Some 5.6 million pupils were back in class on Monday as schools re-opened in most of Italy after more than six months of a Coronavirus-related shutdown.
“Today is an important day for the entire national community,” Prime Minister Giuseppe Conte said, adding that the government was “not hiding the difficulties.”
Some regions have postponed the re-opening date to next week, while German-speaking South Tyrol did it earlier on Sept. 7.
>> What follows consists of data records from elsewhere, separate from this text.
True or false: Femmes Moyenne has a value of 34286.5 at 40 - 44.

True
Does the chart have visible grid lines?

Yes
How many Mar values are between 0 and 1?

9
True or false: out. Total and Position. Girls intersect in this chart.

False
In total, there are more than 8 million school children in Italy.
Re-opening schools is proving to be a major logistical and organisational challenge, amid fears it may lead to a new spike in contagion numbers.
“There will be an increase in new positive cases, but a limited one; we should not be scared,” Prof. Franco Locatelli, a top public health expert, said.
Schools have had to re-arrange classrooms to make sure pupils sit at least 1 metre apart.
If this is not possible, or when moving around, they have to wear face masks.
“I don’t think the kids will have too many problems.
“Of course, it won’t be like the other years, but let’s hope they’ll still be able to concentrate,” a mother in Rome told the Agenzia Vista news site.
To facilitate social distancing, the government has ordered 2.4 million single-seat school desks, but their delivery is late and is not expected to be completed until late October.
There are also widespread problems with shortages of teachers, support staff and classroom space, prompting harsh criticism of the government from the opposition.